Prevention of the economic and emotional losses associated with lethal conditions in foals, included those affected with LFS is a high priority among Arabian breeders. The market for Egyptian Arabian horses particularly values certain popular bloodlines. This leads to close breeding as owners seek to increase the percentage of this ancestry in their foal crop. This breeding strategy thus increases the need for vigilant prevention of recessive genetic disorders. The test developed here will be a pivotal tool for breeders seeking to breed within lines segregating for LFS, yet minimize or eliminate the production of affected foals.
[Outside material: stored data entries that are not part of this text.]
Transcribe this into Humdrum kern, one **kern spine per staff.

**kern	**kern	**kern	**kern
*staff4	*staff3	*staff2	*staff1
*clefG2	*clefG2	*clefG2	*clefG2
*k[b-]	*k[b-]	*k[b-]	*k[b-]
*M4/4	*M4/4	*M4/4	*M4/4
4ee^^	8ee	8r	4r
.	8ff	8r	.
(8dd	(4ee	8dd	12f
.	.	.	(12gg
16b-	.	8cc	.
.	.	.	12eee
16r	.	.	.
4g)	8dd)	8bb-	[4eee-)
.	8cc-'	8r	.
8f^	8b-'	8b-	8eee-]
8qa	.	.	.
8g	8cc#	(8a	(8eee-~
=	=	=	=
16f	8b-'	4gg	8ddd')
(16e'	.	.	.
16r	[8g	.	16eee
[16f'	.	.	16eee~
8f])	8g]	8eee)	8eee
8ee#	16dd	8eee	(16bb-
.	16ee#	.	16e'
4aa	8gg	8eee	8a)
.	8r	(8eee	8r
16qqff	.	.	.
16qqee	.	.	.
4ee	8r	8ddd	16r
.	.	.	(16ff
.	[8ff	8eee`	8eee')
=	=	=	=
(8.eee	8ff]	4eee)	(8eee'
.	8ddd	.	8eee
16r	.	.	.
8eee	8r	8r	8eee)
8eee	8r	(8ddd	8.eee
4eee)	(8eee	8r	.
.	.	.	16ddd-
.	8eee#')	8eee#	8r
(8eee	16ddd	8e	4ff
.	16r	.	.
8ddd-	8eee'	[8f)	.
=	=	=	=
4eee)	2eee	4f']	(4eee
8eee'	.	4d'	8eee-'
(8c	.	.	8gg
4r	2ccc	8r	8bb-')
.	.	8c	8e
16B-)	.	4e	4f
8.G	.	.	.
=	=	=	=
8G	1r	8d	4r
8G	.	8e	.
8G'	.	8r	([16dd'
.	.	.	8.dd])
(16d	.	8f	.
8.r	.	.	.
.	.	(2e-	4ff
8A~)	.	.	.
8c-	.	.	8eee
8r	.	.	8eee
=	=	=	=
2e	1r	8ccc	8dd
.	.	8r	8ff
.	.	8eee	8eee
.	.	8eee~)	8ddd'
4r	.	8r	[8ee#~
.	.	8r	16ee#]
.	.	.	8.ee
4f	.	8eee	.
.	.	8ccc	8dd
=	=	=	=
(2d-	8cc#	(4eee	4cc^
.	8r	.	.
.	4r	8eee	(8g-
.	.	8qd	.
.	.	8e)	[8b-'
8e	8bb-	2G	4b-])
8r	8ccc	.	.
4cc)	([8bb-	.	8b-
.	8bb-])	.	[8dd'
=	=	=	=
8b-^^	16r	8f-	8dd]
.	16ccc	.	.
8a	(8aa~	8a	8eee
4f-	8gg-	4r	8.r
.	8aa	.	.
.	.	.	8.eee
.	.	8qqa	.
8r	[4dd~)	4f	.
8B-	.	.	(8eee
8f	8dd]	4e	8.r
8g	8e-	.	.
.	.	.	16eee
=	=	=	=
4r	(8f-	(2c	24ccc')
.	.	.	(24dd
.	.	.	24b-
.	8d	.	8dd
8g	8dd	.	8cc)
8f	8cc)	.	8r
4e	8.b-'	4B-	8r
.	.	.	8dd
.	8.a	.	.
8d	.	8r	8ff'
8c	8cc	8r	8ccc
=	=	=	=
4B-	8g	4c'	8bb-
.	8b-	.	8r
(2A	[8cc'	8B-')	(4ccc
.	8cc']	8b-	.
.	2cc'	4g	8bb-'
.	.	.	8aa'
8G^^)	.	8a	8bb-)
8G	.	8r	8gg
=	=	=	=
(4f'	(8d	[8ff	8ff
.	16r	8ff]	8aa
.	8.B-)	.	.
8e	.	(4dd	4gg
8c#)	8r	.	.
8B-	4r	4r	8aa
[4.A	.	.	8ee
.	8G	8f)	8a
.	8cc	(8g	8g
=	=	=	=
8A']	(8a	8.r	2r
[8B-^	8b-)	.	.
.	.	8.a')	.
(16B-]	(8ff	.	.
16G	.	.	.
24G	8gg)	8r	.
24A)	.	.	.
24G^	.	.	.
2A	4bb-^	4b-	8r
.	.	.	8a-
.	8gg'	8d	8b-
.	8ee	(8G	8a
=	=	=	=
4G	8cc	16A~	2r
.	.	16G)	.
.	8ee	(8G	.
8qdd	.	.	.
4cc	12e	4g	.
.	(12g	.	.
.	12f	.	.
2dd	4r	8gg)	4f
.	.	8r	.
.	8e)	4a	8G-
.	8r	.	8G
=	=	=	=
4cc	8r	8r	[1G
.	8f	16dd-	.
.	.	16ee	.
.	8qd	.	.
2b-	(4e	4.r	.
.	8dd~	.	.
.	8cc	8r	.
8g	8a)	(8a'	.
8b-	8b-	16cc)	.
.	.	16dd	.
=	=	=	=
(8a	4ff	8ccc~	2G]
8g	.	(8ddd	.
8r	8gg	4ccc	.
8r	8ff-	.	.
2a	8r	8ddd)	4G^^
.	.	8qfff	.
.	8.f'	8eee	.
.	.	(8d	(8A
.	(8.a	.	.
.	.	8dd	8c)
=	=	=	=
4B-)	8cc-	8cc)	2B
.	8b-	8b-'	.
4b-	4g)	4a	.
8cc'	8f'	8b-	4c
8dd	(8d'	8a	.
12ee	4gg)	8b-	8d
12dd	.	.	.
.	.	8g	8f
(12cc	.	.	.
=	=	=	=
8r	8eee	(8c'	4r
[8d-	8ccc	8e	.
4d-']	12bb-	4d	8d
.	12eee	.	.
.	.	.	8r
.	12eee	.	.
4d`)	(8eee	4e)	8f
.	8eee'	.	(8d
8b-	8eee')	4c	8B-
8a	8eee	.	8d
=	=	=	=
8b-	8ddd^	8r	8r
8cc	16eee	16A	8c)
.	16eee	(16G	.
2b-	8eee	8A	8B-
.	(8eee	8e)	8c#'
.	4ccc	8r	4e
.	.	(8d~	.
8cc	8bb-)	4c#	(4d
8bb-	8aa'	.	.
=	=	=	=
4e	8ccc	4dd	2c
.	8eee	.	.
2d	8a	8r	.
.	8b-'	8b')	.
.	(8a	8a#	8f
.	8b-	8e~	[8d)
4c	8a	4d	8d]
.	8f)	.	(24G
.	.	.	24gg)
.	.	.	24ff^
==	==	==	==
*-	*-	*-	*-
Widespread application of the EquineSNP50 chip in genetic research is just beginning. In the case of Lavender Foal Syndrome, the limited availability of samples had impeded the progress of research using existing mapping tools for many years. Although whole genome association using large numbers of SNP markers is heralded as a tool for complex, polygenic traits, here we have shown that it can be very successfully applied to a simple trait in a small number of individuals. This work is the first use of the EquineSNP50 genotyping chip to successfully identify a causative mutation. While whole genome association is often the tool of choice for mapping complex traits and QTLs, we have demonstrated that it can also be a much anticipated solution for simple traits that face additional challenges in phenotyping and/or sample number. Testing for the LFS allele will be a valuable aid to breeders seeking to avoid losing foals while still using many of the popular lines that may carry Lavender Foal Syndrome. As the Arabian horse was used to develop many of the modern light horse breeds it is possible that the LFS allele is present in these breeds as well. In future work we will test additional sub-types of Arabian, as well as a variety of light horse breeds to better assess the population frequency in these groups. It is possible that LFS segregates in these groups at a low frequency without detection, as it is easy to confuse with other neonatal disorders of the foal.